Modest Inflammation is Beneficial to the Neurogenesis After ICH

As discussed above, the inflammatory cascade, undoubtedly, was one of the predominately causes for the secondary brain injury following ICH. Thus, targeting the immune responses by early intervention and treatment could be beneficial to the patients. Moreover, the late phase of recovery treatment also has a critical role for the ICH patients [3133], and this may mainly ascribe to the neurogenesis after brain damage. Increasing evidence shows that neurogenesis is existing in the adult human brain [34, 35]. ICH induces neurogenesis in the adult human brain [35], which may be attributed to producing inflammatory cytokines, such as IL-6 to promote neuronal survival and axonal regeneration [36, 37]. Similarly, the Notch1 signaling is involved in neurogenesis after stroke [38], and neuroinflammation triggered by β-glucan/dectin-1 signaling enables CNS axon regeneration, suggesting that innate immunity has the ability to enable repair of injured CNS neurons [39]. Moreover, the gp130-Src-YAP signaling activated by IL-6 has also shown to promote epithelial cell proliferation [40]. Overall, the role of inflammation implicated in cell regenesis is critically important. Hence, keeping a certain degree of inflammation milieu in the late stage of ICH, rather than complete blockade, may be helpful to promote the stroke patient’s recovery.

Conclusions

Excessive inflammatory responses, both central and peripheral inflammation, contribute to brain injury following ICH, while modest inflammation promotes the neurogenesis.

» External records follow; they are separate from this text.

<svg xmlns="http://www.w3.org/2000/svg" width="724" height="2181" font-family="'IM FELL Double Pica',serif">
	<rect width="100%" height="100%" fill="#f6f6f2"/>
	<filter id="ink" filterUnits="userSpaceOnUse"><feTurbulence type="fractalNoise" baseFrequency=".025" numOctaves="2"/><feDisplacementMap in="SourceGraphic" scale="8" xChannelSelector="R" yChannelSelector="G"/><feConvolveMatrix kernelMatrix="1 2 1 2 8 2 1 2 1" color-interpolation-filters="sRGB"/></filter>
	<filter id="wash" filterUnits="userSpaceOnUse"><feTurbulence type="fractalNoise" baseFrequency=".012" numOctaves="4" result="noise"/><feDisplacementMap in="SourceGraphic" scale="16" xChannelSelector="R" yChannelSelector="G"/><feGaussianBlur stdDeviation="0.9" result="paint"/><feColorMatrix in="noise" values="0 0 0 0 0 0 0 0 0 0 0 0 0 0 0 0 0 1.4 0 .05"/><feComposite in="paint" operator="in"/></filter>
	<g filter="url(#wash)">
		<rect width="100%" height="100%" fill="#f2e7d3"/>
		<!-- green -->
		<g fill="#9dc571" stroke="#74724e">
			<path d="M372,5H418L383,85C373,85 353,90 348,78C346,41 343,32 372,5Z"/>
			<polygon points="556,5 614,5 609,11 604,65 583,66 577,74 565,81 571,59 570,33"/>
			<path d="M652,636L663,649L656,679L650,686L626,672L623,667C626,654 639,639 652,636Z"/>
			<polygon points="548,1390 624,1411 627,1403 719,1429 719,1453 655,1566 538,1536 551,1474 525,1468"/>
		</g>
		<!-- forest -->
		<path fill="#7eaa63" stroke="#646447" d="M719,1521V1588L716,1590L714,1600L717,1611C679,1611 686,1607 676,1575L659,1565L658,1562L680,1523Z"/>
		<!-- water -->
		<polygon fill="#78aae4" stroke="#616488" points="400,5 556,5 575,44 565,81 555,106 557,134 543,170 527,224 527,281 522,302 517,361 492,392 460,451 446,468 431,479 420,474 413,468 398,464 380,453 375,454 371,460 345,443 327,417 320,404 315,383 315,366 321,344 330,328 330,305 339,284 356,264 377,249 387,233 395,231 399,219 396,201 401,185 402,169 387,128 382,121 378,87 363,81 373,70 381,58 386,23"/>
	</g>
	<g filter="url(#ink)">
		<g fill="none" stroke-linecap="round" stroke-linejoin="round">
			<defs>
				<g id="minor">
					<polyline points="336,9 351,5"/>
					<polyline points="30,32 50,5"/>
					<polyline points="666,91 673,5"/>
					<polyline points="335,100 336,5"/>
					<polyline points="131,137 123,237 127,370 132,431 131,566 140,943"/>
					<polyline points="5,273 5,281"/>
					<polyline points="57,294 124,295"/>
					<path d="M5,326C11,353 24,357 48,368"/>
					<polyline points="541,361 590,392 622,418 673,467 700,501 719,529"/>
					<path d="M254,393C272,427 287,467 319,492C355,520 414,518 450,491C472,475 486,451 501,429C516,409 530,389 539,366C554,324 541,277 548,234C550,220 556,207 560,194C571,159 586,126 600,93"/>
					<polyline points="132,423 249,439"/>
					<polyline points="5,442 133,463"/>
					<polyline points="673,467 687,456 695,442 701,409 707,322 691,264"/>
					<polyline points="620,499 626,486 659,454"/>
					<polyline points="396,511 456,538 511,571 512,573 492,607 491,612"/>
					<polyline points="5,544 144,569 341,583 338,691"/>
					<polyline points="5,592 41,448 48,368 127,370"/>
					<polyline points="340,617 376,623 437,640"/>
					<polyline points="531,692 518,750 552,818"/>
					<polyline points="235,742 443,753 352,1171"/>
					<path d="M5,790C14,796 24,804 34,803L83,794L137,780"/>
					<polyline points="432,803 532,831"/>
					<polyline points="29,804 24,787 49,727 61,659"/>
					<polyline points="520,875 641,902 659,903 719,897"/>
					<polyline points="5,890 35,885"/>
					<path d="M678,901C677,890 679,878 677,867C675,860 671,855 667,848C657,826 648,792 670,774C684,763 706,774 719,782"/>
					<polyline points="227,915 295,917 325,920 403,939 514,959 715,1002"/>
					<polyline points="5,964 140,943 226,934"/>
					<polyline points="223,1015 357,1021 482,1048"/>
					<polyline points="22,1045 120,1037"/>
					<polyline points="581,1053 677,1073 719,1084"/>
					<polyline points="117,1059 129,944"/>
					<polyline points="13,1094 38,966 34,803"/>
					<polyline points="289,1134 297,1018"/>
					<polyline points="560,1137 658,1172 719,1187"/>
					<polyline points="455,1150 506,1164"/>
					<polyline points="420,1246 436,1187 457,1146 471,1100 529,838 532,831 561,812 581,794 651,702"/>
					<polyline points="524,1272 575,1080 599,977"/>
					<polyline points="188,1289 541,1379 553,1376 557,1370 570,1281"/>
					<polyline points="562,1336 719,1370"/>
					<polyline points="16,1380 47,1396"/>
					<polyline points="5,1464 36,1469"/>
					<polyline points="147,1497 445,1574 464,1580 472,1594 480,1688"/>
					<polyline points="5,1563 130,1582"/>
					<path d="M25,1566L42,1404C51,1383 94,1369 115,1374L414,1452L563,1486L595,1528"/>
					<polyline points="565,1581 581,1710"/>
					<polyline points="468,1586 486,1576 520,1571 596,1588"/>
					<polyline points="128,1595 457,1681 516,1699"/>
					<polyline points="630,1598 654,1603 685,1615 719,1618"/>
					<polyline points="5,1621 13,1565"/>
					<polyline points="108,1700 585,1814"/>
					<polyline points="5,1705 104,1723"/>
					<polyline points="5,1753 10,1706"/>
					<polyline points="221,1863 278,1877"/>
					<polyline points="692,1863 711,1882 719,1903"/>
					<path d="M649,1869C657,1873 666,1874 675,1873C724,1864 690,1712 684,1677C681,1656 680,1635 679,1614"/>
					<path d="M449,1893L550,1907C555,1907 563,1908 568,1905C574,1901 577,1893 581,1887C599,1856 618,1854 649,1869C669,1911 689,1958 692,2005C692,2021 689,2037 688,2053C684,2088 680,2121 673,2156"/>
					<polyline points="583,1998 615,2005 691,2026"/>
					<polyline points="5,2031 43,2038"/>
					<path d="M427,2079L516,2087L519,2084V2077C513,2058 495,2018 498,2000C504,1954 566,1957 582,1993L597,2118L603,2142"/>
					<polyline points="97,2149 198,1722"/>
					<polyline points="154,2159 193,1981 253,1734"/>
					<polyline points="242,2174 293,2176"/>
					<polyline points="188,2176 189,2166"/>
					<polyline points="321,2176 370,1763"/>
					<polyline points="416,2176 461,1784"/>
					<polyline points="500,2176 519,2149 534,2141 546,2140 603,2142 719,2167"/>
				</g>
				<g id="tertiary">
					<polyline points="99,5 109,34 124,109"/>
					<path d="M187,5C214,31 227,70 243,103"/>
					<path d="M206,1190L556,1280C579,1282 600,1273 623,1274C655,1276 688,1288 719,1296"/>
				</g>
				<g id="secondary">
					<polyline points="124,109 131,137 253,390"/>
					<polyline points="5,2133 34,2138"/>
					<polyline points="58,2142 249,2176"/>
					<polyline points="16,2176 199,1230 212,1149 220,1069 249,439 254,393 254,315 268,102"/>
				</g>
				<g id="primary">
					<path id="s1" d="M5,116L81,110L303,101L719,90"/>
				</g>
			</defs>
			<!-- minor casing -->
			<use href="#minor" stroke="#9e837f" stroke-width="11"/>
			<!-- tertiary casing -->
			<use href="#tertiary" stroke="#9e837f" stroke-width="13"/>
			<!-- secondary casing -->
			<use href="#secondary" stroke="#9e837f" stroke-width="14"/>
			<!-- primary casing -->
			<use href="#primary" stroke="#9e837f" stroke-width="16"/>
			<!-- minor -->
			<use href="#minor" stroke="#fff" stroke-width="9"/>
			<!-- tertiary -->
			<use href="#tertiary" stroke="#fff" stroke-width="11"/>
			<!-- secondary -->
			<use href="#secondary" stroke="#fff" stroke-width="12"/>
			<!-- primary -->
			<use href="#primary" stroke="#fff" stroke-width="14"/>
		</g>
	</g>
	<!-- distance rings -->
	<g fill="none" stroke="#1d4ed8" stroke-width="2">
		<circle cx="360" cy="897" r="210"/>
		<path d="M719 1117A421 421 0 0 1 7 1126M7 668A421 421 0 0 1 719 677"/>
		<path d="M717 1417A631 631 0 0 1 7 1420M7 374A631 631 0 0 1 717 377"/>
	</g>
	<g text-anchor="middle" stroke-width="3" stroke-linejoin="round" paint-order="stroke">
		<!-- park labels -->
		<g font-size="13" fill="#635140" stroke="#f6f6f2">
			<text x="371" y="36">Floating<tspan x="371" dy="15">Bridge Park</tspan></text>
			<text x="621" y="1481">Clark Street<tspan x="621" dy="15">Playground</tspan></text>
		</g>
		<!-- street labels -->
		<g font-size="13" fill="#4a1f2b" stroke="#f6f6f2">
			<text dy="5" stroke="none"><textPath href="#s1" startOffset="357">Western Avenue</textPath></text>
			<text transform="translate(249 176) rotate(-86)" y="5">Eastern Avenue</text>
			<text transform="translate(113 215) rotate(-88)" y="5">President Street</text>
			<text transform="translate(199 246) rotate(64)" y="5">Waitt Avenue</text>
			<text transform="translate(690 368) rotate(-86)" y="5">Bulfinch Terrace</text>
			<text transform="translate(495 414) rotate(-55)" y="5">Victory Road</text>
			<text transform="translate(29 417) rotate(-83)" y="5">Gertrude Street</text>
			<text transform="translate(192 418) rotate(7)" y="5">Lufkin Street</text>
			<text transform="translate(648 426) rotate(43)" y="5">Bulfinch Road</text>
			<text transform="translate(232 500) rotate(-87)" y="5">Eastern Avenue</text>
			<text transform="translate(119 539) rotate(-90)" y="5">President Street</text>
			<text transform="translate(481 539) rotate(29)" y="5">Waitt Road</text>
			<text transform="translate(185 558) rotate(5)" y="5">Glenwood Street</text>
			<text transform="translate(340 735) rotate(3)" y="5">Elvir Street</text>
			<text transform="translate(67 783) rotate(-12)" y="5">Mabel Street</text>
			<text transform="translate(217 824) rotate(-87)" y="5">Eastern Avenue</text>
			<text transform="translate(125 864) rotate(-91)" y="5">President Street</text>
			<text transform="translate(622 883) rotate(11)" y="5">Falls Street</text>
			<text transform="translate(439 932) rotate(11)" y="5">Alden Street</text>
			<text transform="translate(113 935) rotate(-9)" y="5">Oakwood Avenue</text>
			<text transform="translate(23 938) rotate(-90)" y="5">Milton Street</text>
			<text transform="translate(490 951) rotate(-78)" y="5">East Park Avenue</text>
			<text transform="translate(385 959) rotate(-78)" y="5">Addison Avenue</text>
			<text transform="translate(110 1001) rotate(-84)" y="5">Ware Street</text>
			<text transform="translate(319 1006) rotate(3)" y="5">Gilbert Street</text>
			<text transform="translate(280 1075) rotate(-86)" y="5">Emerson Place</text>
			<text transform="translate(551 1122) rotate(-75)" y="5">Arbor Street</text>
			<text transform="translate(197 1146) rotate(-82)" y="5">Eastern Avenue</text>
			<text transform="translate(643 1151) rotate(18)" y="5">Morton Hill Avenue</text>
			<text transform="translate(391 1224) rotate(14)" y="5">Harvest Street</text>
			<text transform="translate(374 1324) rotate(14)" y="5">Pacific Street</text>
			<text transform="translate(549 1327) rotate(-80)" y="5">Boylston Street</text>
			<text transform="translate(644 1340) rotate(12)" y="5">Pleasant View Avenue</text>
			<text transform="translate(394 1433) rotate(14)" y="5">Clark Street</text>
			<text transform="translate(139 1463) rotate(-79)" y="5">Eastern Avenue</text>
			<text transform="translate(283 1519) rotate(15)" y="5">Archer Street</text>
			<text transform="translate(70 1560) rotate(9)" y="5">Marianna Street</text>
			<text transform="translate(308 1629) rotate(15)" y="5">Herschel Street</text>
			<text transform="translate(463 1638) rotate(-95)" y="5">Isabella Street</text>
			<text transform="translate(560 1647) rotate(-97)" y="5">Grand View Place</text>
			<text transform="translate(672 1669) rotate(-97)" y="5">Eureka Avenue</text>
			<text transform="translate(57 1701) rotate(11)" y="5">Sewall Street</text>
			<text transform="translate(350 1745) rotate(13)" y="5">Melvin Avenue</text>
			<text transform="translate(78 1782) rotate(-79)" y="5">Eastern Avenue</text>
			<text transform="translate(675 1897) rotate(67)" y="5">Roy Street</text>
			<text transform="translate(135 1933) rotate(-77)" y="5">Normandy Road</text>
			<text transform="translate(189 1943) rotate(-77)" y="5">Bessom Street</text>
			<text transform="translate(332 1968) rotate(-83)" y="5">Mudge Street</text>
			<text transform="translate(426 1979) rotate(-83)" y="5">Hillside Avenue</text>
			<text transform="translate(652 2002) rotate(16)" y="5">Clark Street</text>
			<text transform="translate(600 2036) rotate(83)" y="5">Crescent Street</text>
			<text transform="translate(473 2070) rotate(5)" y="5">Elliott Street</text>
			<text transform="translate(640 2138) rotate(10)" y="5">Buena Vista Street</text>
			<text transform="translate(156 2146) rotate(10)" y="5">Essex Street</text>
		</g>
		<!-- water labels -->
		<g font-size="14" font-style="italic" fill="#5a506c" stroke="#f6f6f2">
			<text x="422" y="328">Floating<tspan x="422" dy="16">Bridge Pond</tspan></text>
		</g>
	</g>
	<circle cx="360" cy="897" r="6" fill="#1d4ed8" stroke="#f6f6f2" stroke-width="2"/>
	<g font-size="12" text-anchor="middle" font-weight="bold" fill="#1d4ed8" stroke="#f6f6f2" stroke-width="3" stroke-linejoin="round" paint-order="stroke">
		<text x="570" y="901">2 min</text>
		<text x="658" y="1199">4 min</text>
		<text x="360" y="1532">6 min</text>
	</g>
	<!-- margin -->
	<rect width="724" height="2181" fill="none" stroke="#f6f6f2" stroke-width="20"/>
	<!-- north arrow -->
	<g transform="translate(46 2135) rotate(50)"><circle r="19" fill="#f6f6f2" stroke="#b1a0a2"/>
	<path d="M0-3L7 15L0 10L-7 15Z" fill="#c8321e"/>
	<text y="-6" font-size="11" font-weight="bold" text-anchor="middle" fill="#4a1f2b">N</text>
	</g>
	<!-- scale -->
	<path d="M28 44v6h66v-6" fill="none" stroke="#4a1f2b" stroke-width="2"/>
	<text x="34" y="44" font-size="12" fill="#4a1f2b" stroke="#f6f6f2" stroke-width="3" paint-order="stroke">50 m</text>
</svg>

Therefore, finding out the critical targets that initiate the inflammatory cascade and giving more attention to regulating the peripheral inflammation will provide a more clear inflammatory profile to achieve better therapeutic effects for ICH. In addition, we have demonstrated that SsnB, as a Chinese herb monomer, can not only inhibit the central but also the peripheral TLRs signaling to reduce the upstream inflammatory events that caused brain injury; meanwhile, it would not change the blood immune cell quantities which avoid increasing infection risk. So, it may have a better application prospect for the ICH treatment. However, further study should perform to investigate the clinical effects of SsnB in the ICH patients, in particular, targeting the inflammatory cascade in the early stage to reduce secondary brain injury and keeping a modest inflammation milieu in the late stage to promote neurogenesis and recovery. Therefore, seeking an appropriate treatment time window for the ICH treatment may provide a better therapeutic strategy.